Neste soneto, o poeta aceita com naturalidade a destruição do corpo, comparando a vida a uma célula caída e sem função. Mas há uma exceção: ele deseja que suas saudades — suas memórias e afetos — fiquem eternizadas no “último verso”. O poema expressa um niilismo lúcido, suavizado pela crença na permanência da arte.

8. O Poeta do Hediondo

O Poeta do Hediondo
Sofro aceleradíssimas pancadas
No coração. Ataca-me a existência
A mortificadora coalescência
Das desgraças humanas congregadas!

Em alucinatórias cavalgadas,
Eu sinto, então, sondando-me a consciência
A ultra-inquisitorial clarividência
De todas as neuronas acordadas!

Quanto me dói no cérebro esta sonda!
Ah! Certamente eu sou a mais hedionda
Generalização do Desconforto…

Eu sou aquele que ficou sozinho
Cantando sobre os ossos do caminho
A poesia de tudo quanto é morto!

Aqui, Augusto dos Anjos assume explicitamente sua identidade poética: a de alguém que canta o feio, o morto, o desconforto humano. Ele descreve uma mente atormentada e uma sensibilidade extrema, transformando a própria dor em matéria poética. É quase um manifesto sobre sua missão como poeta do que é desprezado.

9. A Lágrima

A Lágrima
Faça-me o obséquio de trazer reunidos
Cloreto de sódio, água e albumina…
Ah! Basta isto, porque isto é que origina
A lágrima de todos os vencidos!

– “A farmacologia e a medicina,
Com a relatividade dos sentidos,
Desconhecem os mil desconhecidos
Segredos dessa secreção divina”
– O farmacêutico me obtemperou. –
Vem-me então à lembrança o pai Yoyô
Na ânsia física da última eficácia…

E logo a lágrima em meus olhos cai.
Ah! Vale mais lembrar-me eu de meu Pai
Do que todas as drogas da farmácia!

Neste soneto dialogado, Augusto dos Anjos confronta ciência e sentimento. O eu-lírico pede ao farmacêutico os elementos químicos da lágrima (água, sal e albumina), tentando racionalizar a emoção. Mas o farmacêutico admite que a ciência não compreende a “secreção divina”.

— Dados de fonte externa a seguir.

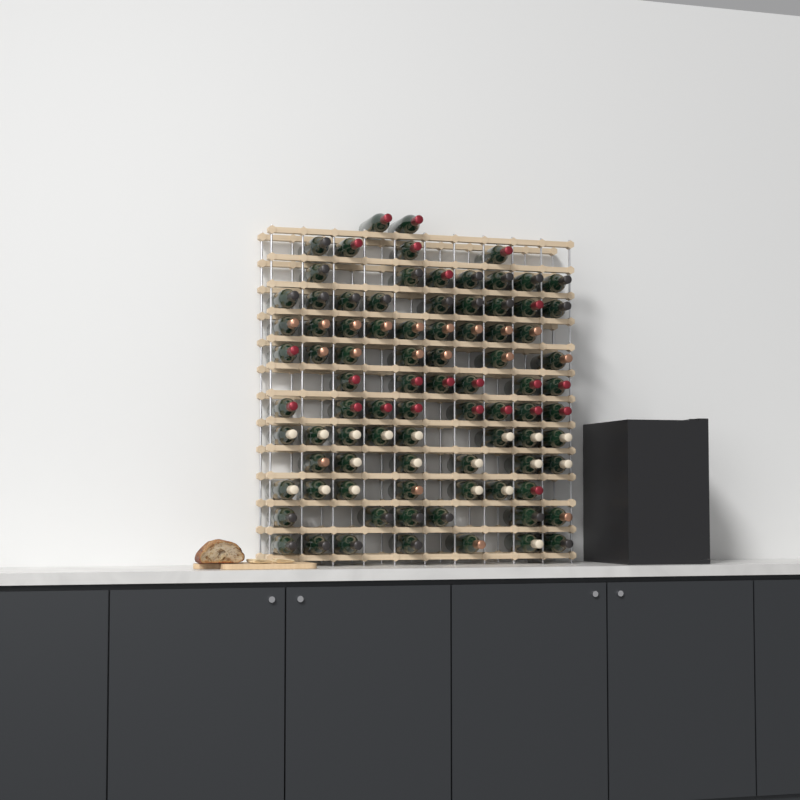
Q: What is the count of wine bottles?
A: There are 86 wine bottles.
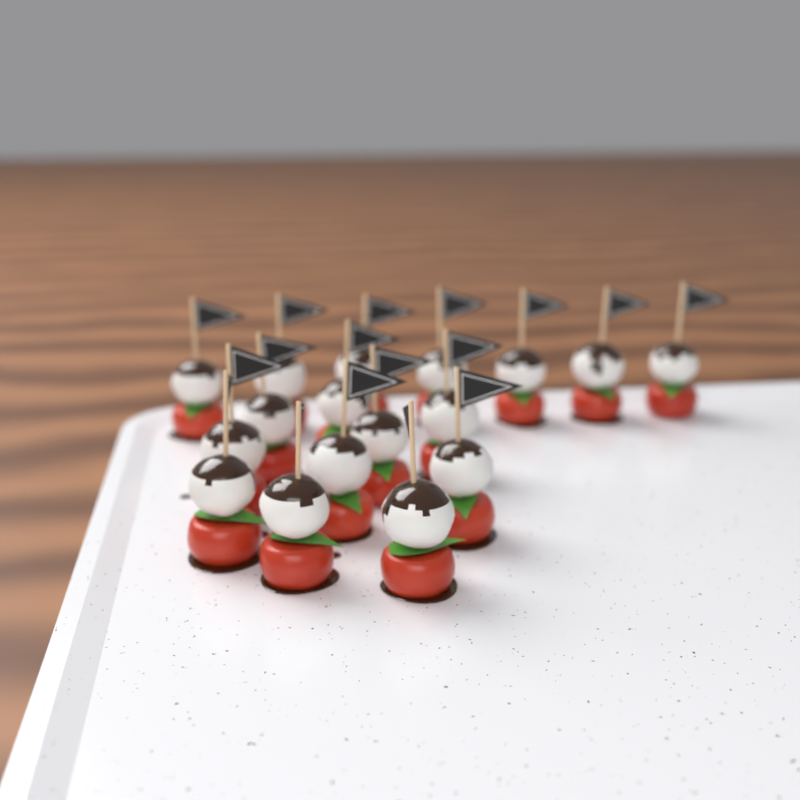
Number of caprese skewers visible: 17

Só quando o poeta se lembra do pai doente é que a lágrima verdadeira brota, revelando que a dor genuína, a saudade, vence a ciência. O poema é uma homenagem à memória afetiva e um elogio à emoção como fonte da poesia. Mistura erudição científica e ternura familiar com rara habilidade, mostrando que, embora racional, Augusto dos Anjos não é desprovido de sensibilidade.

O impacto literário e emocional da obra de Augusto dos Anjos

Inicialmente rejeitada, a obra de Augusto dos Anjos é marcada pelo pessimismo, linguagem científica e lirismo existencial e rompeu com os padrões de sua época. Sua estética do hediondo, centrada na morte, na decomposição e na dor humana, revelou-se uma forma de expressão poética. Ao transformar o grotesco em arte e dar perenidade à memória por meio dos versos, o autor garantiu sua imortalidade literária.